- _Your goal_
Reproduce the data in full, exactly as it appears.

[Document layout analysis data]
== == ==

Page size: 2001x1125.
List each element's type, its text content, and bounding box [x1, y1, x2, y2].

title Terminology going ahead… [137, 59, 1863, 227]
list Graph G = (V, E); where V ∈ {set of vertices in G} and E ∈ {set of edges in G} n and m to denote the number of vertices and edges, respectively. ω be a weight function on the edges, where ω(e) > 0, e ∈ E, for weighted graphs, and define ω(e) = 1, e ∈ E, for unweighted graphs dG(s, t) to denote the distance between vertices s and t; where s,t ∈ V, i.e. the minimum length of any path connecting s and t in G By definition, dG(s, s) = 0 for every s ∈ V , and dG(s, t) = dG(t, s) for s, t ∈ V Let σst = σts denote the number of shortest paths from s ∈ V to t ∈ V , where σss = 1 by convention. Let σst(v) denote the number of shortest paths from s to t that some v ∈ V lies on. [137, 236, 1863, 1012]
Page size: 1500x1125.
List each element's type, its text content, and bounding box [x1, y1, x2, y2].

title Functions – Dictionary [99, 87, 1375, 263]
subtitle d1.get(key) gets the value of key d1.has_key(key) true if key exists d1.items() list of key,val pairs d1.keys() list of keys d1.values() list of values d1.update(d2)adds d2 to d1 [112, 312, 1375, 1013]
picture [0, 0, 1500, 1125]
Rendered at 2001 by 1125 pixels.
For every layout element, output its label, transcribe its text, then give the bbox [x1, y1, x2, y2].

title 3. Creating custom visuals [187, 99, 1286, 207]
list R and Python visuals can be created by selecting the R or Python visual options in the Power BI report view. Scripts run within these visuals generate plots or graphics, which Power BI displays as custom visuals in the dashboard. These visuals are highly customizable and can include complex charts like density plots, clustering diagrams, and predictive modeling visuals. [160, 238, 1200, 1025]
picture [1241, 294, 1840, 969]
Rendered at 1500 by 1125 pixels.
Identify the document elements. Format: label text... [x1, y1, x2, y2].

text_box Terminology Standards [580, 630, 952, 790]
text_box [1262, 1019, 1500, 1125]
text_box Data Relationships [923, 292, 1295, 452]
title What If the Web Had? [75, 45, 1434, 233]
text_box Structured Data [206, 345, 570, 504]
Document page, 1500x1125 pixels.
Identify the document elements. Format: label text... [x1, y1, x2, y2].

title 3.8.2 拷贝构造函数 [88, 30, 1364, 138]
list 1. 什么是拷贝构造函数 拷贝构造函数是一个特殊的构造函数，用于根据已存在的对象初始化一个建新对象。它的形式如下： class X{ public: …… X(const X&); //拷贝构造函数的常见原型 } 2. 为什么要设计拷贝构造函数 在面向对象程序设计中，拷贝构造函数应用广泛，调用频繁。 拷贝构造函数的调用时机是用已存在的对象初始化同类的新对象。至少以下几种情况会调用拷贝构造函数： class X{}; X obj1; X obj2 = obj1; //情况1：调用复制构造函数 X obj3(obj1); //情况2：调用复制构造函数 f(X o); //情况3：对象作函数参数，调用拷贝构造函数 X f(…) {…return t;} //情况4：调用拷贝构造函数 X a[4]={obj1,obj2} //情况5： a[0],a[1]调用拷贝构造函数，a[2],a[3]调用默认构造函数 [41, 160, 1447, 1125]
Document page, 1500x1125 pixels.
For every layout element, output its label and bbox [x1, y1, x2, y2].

== == ==

- _Answer space_
Page size: 2001x1125.
List each element's type, its text content, and bounding box [x1, y1, x2, y2].

title Terminology going ahead… [137, 59, 1863, 227]
list Graph G = (V, E); where V ∈ {set of vertices in G} and E ∈ {set of edges in G} n and m to denote the number of vertices and edges, respectively. ω be a weight function on the edges, where ω(e) > 0, e ∈ E, for weighted graphs, and define ω(e) = 1, e ∈ E, for unweighted graphs dG(s, t) to denote the distance between vertices s and t; where s,t ∈ V, i.e. the minimum length of any path connecting s and t in G By definition, dG(s, s) = 0 for every s ∈ V , and dG(s, t) = dG(t, s) for s, t ∈ V Let σst = σts denote the number of shortest paths from s ∈ V to t ∈ V , where σss = 1 by convention. Let σst(v) denote the number of shortest paths from s to t that some v ∈ V lies on. [137, 236, 1863, 1012]
Page size: 1500x1125.
List each element's type, its text content, and bounding box [x1, y1, x2, y2].

title Functions – Dictionary [99, 87, 1375, 263]
subtitle d1.get(key) gets the value of key d1.has_key(key) true if key exists d1.items() list of key,val pairs d1.keys() list of keys d1.values() list of values d1.update(d2)adds d2 to d1 [112, 312, 1375, 1013]
picture [0, 0, 1500, 1125]
Rendered at 2001 by 1125 pixels.
For every layout element, output its label, transcribe its text, then give the bbox [x1, y1, x2, y2].

title 3. Creating custom visuals [187, 99, 1286, 207]
list R and Python visuals can be created by selecting the R or Python visual options in the Power BI report view. Scripts run within these visuals generate plots or graphics, which Power BI displays as custom visuals in the dashboard. These visuals are highly customizable and can include complex charts like density plots, clustering diagrams, and predictive modeling visuals. [160, 238, 1200, 1025]
picture [1241, 294, 1840, 969]
Rendered at 1500 by 1125 pixels.
Identify the document elements. Format: label text... [x1, y1, x2, y2].

text_box Terminology Standards [580, 630, 952, 790]
text_box [1262, 1019, 1500, 1125]
text_box Data Relationships [923, 292, 1295, 452]
title What If the Web Had? [75, 45, 1434, 233]
text_box Structured Data [206, 345, 570, 504]
Document page, 1500x1125 pixels.
Identify the document elements. Format: label text... [x1, y1, x2, y2].

title 3.8.2 拷贝构造函数 [88, 30, 1364, 138]
list 1. 什么是拷贝构造函数 拷贝构造函数是一个特殊的构造函数，用于根据已存在的对象初始化一个建新对象。它的形式如下： class X{ public: …… X(const X&); //拷贝构造函数的常见原型 } 2. 为什么要设计拷贝构造函数 在面向对象程序设计中，拷贝构造函数应用广泛，调用频繁。 拷贝构造函数的调用时机是用已存在的对象初始化同类的新对象。至少以下几种情况会调用拷贝构造函数： class X{}; X obj1; X obj2 = obj1; //情况1：调用复制构造函数 X obj3(obj1); //情况2：调用复制构造函数 f(X o); //情况3：对象作函数参数，调用拷贝构造函数 X f(…) {…return t;} //情况4：调用拷贝构造函数 X a[4]={obj1,obj2} //情况5： a[0],a[1]调用拷贝构造函数，a[2],a[3]调用默认构造函数 [41, 160, 1447, 1125]
Document page, 1500x1125 pixels.
For every layout element, output its label and bbox [x1, y1, x2, y2].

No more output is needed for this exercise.